WORK TASK
Reproduce the lines of every item below word for word, omitting the pictures.

RECORD EXCERPTS below:

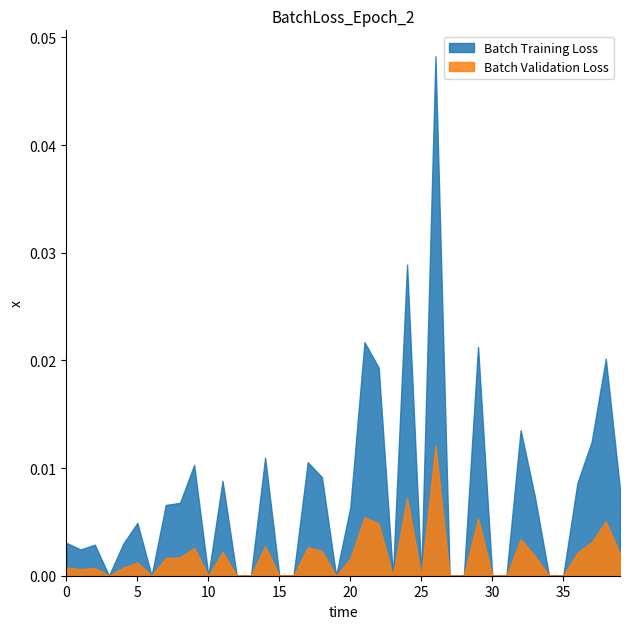

How many distinct data groups are displayed?

2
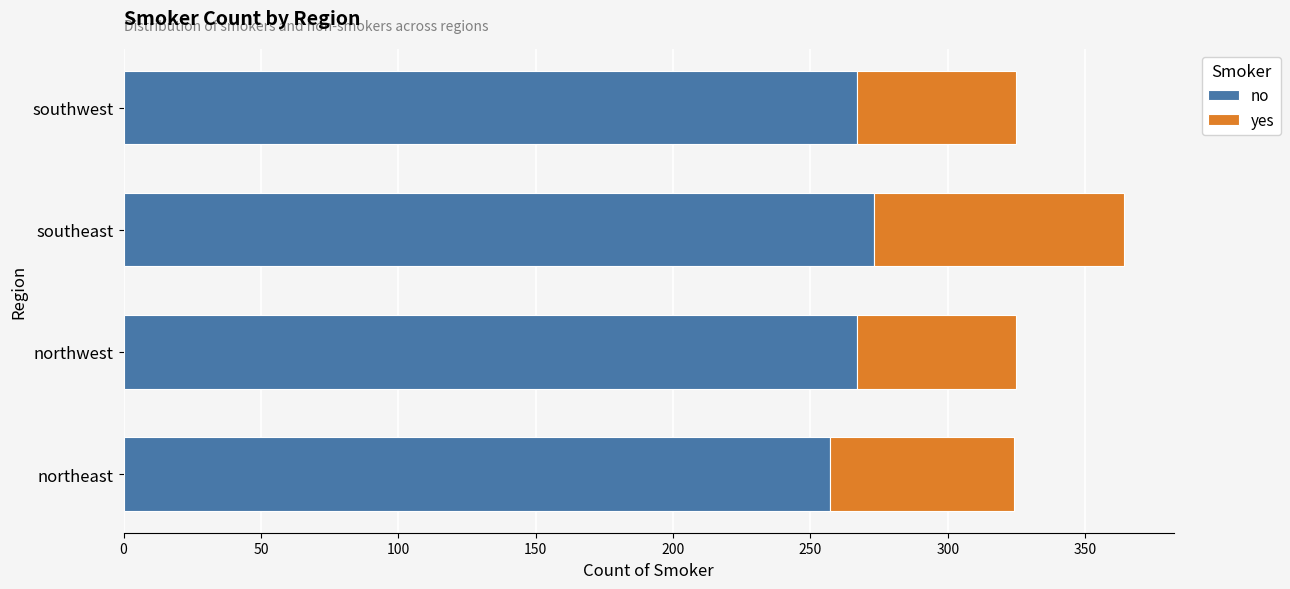

What is the minimum value for no?

257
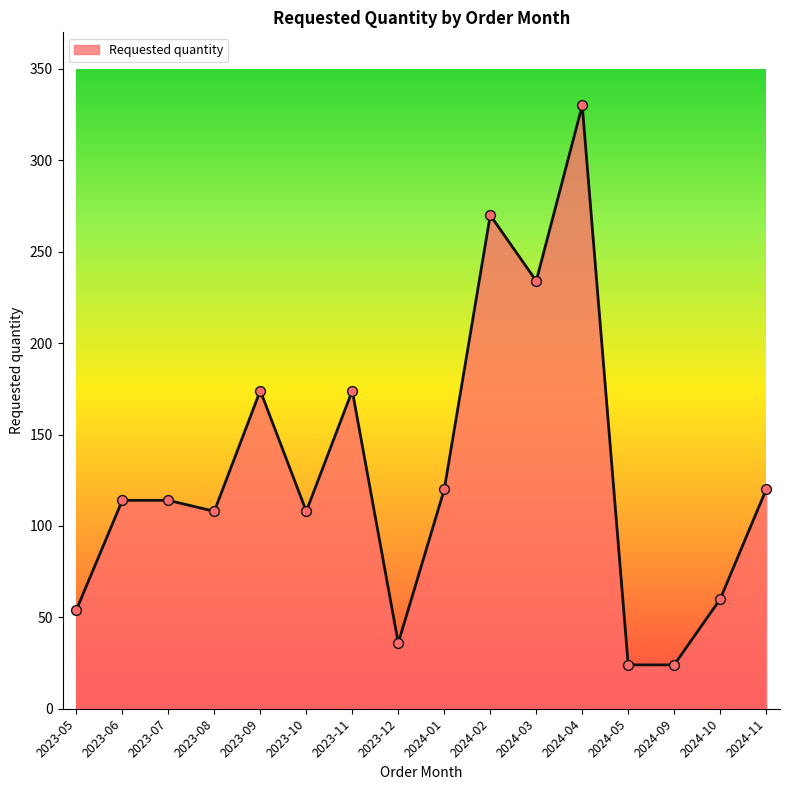

Between 2023-10 and 2024-03, which is larger?

2024-03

End of RECORD EXCERPTS.

TASK RESULT
How many distinct data groups are displayed?

2

What is the minimum value for no?

257

Between 2023-10 and 2024-03, which is larger?

2024-03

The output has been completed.